Bio e Natura
La selezione genetica del grano ora si basa sull'adattabilità al clima
Un nuovo approccio, il “3D-breeding”: migliaia di contadini coltiva in piccoli appezzamenti. Alla fine le valutazioni degli agricoltori sono combinate con dati genomici e climatici per identificare le varietà migliori
14 settembre 2021 | C. S.
I genetisti della Scuola Superiore Sant'Anna di Pisa continuano a lavorare a fianco dei contadini di sussistenza dell’Etiopia per aprire nuove strade al miglioramento della sostenibilità delle colture. In un nuovo studio pubblicato su Communications Biology, il team del Sant’Anna ha lavorato con 1.165 agricoltori etiopi dimostrando che la conoscenza tradizionale dei contadini può essere combinata con analisi genetiche e climatiche, migliorando in modo significativo l’efficienza con cui oggi sono prodotte varietà di grano adatte alla coltivazione locale.

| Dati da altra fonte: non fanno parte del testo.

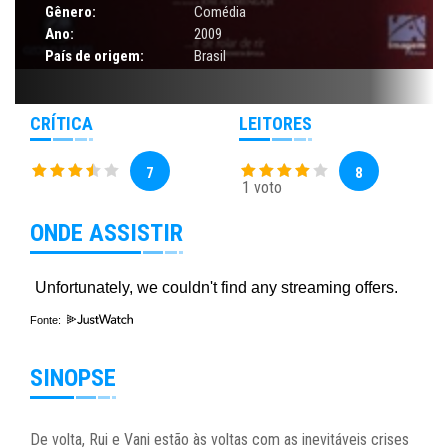
Gênero:
Comédia
Ano:
2009
País de origem:
Brasil
CRÍTICA
LEITORES
7
8
1 voto
ONDE ASSISTIR
Fonte:
SINOPSE
De volta, Rui e Vani estão às voltas com as inevitáveis crises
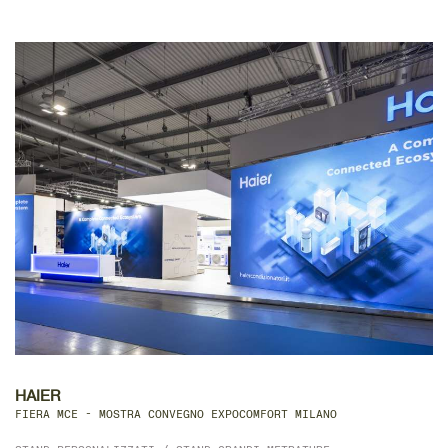
DETTAGLIO
HAIER
FIERA MCE - MOSTRA CONVEGNO EXPOCOMFORT MILANO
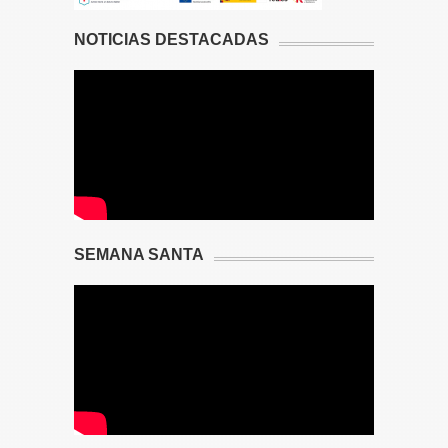
NOTICIAS DESTACADAS
SEMANA SANTA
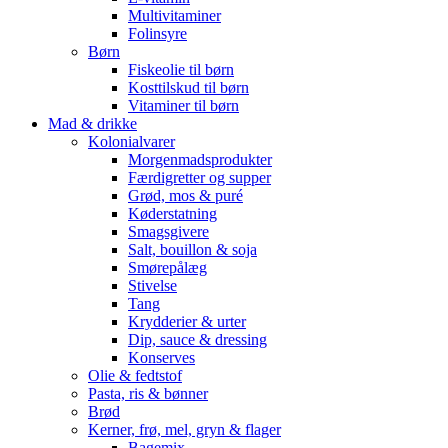
Multivitaminer
Folinsyre
Børn
Fiskeolie til børn
Kosttilskud til børn
Vitaminer til børn
Mad & drikke
Kolonialvarer
Morgenmadsprodukter
Færdigretter og supper
Grød, mos & puré
Køderstatning
Smagsgivere
Salt, bouillon & soja
Smørepålæg
Stivelse
Tang
Krydderier & urter
Dip, sauce & dressing
Konserves
Olie & fedtstof
Pasta, ris & bønner
Brød
Kerner, frø, mel, gryn & flager
Bagemix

Il nuovo approccio, denominato “3D-breeding”, è in grado di raddoppiare l’accuratezza con cui si identificano grani più produttivi. Questo sorprendente risultato dipende dal fatto che il metodo sviluppato dalla Scuola Superiore Sant'Anna si avvale in maniera scientifica dell’esperienza degli stessi agricoltori di sussistenza, i più grandi esperti di coltivazione del grano. Il metodo “3D-breeding” è un approccio decentralizzato e incentrato sull’analisi dei dati, per il quale ciascuno di migliaia di contadini coltiva in piccoli appezzamenti una diversa combinazione di quattro varietà di grano scelte da centinaia di possibili varietà. Alla fine della stagione di coltivazione, a ogni contadino e a ogni contadina è richiesta una valutazione delle quattro varietà che ha coltivato. Le valutazioni sono raccolte e combinate con dati genomici e climatici per identificare le varietà vincitrici.

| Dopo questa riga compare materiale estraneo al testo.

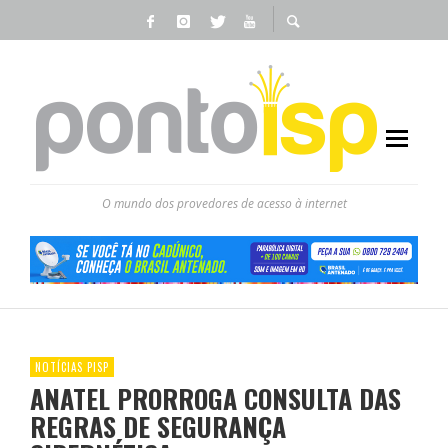
O mundo dos provedores de acesso à internet
NOTÍCIAS PISP
ANATEL PRORROGA CONSULTA DAS
REGRAS DE SEGURANÇA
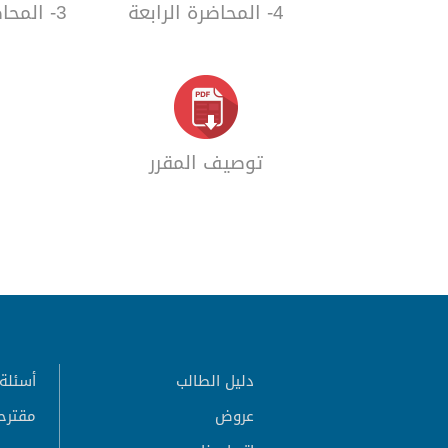
4- المحاضرة الرابعة
3- المحاضرة الثالثة
توصيف المقرر
دليل الطالب
أسئلة 
عروض
مقترح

“Metodi decentralizzati e partecipativi – sottolinea Matteo Dell’Acqua, ricercatore in genetica della Scuola Superiore Sant'Anna e coordinatore della ricerca - permettono di attingere alla cultura contadina. Questi agricoltori di sussistenza sono dei veri e propri scienziati, che di stagione in stagione sperimentano e scelgono i grani più adatti alla loro terra. La loro competenza e la loro conoscenza è una enorme risorsa per gli approcci rigorosi volti a migliorare la sostenibilità e l’adattamento ai cambiamenti climatici”.
Gli altipiani dell’Etiopia sono un luogo unico per diversità biologica e culturale e metodi come quelli della Scuola Superiore Sant'Anna possono valorizzare questa diversità per il beneficio dell’agricoltura locale e globale. Kauê de Sousa, primo autore della ricerca e ricercatore della Inn University in Norvegia, aggiunge: “L’agricoltura di sussistenza coinvolge centinaia di milioni di persone nel mondo, e richiede soluzioni scientifiche ed innovative per incrementare la sua resilienza ai cambiamenti climatici. Con il ‘3D-breeding’, la ricerca avanzata incontra la conoscenza tradizionale dimostrando che c’è grande potenziale in metodi interdisciplinari che siano in grado di abbracciare la diversità del mondo reale”.
L’agricoltura è fatta anche di cultura - conclude Matteo Dell’Acqua – e i moderni metodi di indagine scientifica, tra cui il sequenziamento del Dna delle colture, ci permettono di valorizzare il contributo di degli agricoltori tradizionali nella conservazione e promozione della diversità per sistemi agricoli produttivi e più resistenti”.